THE EXERCISE: Which lines in the listing below contain the string "number"? Gather each of them and copy it out in full.

Dataset items
-----

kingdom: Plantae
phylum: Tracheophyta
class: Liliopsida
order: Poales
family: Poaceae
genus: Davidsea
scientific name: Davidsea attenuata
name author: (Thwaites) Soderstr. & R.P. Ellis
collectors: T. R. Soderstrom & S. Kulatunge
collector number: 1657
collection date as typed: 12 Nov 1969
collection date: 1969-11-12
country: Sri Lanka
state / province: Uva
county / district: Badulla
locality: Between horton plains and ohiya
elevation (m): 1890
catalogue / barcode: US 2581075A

-----

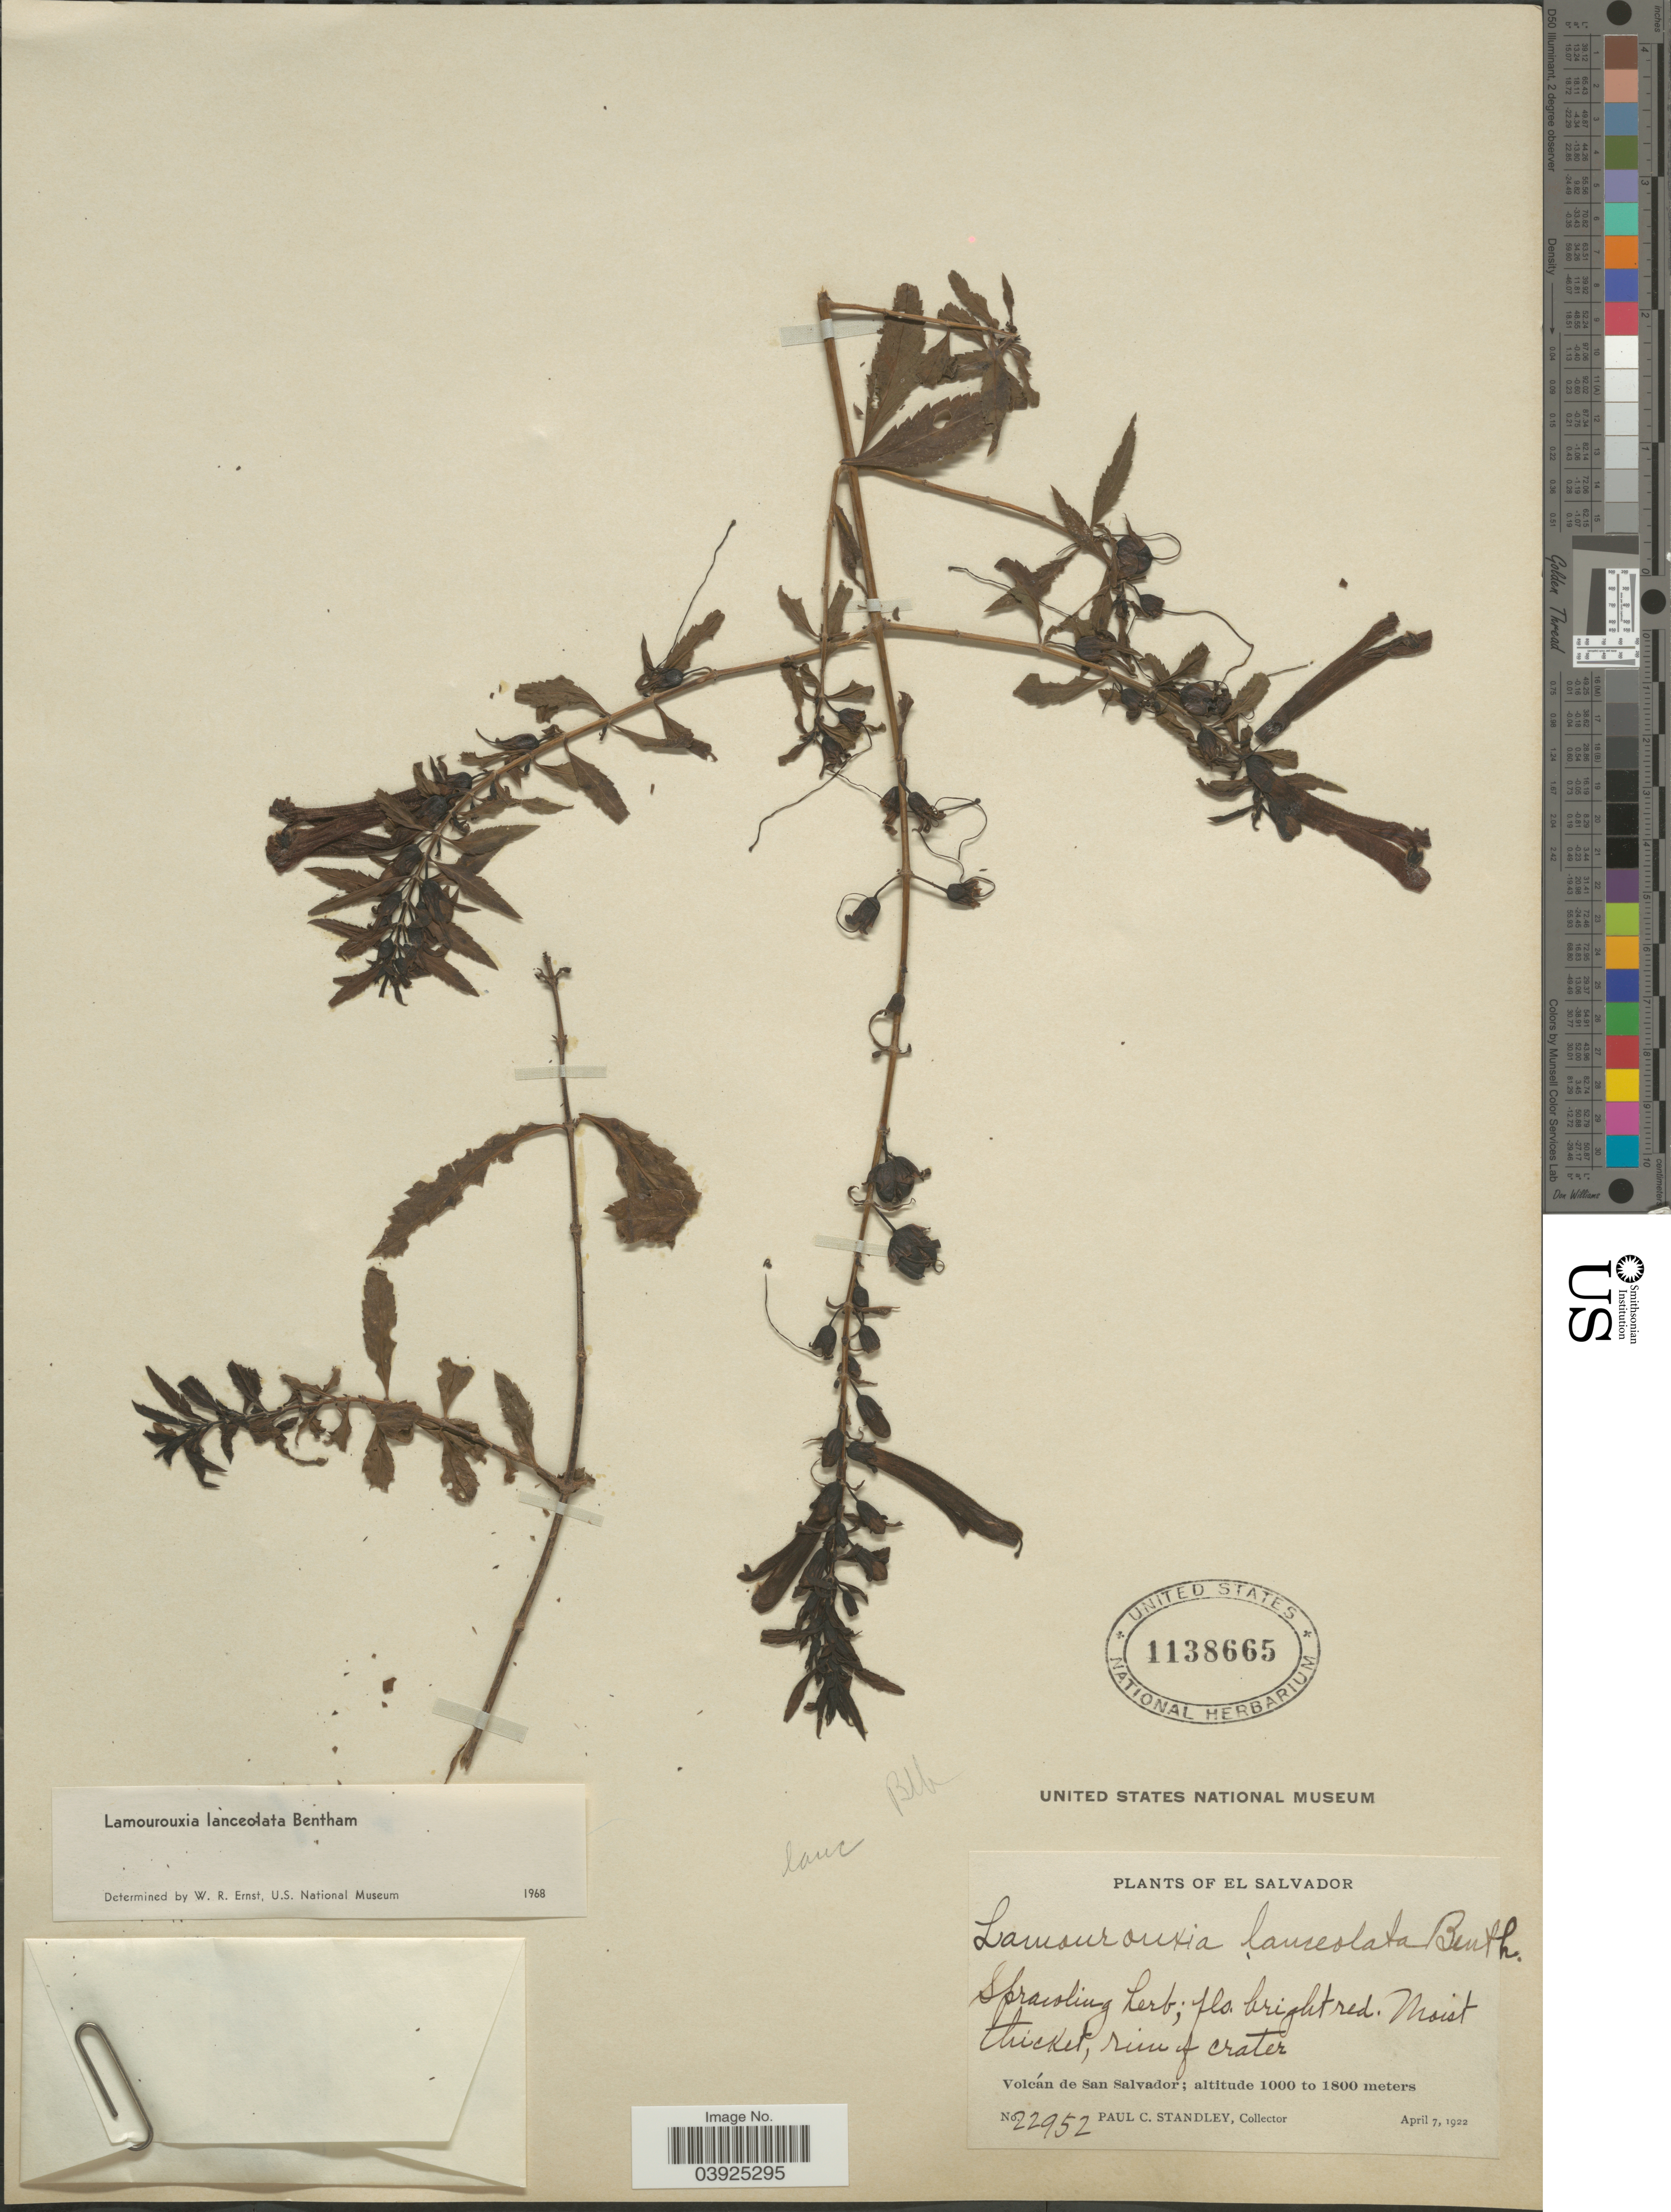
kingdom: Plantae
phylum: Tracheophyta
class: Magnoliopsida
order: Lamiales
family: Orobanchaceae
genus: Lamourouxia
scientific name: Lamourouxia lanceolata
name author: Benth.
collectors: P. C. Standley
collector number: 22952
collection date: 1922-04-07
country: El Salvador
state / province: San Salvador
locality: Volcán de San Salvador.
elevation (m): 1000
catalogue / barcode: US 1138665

-----

REPLY TO THE TASK:
collector number: 1657
collector number: 22952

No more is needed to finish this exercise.